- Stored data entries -

· · · · · · ·

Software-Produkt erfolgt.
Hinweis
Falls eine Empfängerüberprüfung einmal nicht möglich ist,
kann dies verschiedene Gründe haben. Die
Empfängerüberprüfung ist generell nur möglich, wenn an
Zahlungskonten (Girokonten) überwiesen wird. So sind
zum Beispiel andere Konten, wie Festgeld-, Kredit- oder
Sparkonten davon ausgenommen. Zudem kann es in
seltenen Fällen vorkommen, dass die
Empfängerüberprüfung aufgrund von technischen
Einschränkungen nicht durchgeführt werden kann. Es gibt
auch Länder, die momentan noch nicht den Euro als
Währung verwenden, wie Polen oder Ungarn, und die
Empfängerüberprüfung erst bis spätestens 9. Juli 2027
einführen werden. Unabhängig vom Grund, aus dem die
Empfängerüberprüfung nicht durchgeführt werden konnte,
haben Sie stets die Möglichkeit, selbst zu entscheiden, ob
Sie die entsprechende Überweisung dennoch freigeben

· · · · · · ·

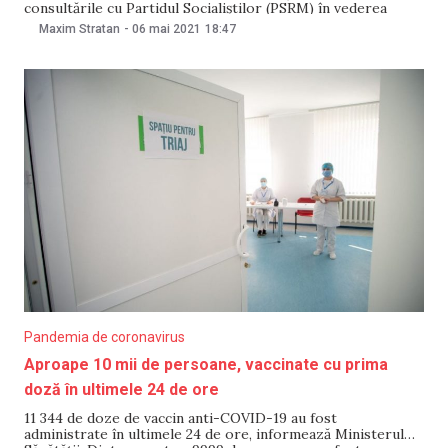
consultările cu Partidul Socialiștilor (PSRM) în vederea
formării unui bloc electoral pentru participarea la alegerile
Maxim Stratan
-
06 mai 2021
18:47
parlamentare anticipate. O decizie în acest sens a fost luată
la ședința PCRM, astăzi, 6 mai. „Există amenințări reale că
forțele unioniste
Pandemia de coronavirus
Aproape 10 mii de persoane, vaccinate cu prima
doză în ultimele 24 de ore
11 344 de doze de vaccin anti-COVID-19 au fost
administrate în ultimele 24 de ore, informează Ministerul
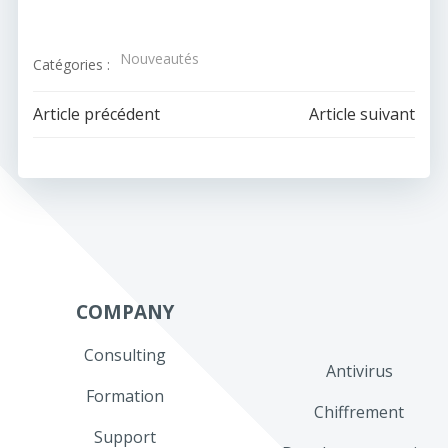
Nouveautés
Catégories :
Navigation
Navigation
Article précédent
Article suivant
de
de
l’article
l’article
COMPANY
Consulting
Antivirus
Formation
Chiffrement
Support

· · · · · · ·

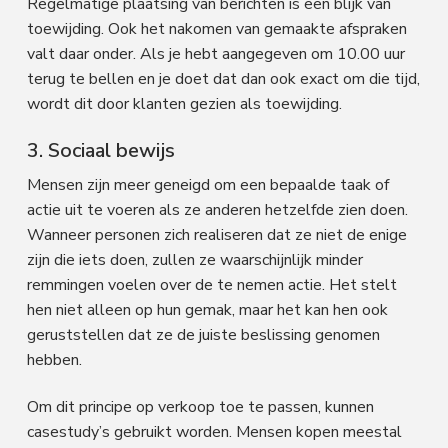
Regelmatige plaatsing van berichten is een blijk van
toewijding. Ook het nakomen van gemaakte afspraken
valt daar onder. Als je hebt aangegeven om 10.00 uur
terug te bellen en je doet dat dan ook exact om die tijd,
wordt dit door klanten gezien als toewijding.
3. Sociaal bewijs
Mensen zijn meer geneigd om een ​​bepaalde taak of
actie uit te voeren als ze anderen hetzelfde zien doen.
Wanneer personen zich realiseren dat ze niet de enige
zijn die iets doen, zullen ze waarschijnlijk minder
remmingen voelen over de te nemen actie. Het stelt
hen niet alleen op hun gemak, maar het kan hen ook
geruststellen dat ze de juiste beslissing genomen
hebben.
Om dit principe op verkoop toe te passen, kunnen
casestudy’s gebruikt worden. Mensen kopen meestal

· · · · · · ·

- WHAT THE EXERCISE ASKS -
Could you restate word for word the lines above, from the one that contains "Software-Produkt erfolgt." through the one that contains "seltenen Fällen vorkommen, dass die", and no others?

- SOLUTION FOR THIS TASK -
Software-Produkt erfolgt.
Hinweis
Falls eine Empfängerüberprüfung einmal nicht möglich ist,
kann dies verschiedene Gründe haben. Die
Empfängerüberprüfung ist generell nur möglich, wenn an
Zahlungskonten (Girokonten) überwiesen wird. So sind
zum Beispiel andere Konten, wie Festgeld-, Kredit- oder
Sparkonten davon ausgenommen. Zudem kann es in
seltenen Fällen vorkommen, dass die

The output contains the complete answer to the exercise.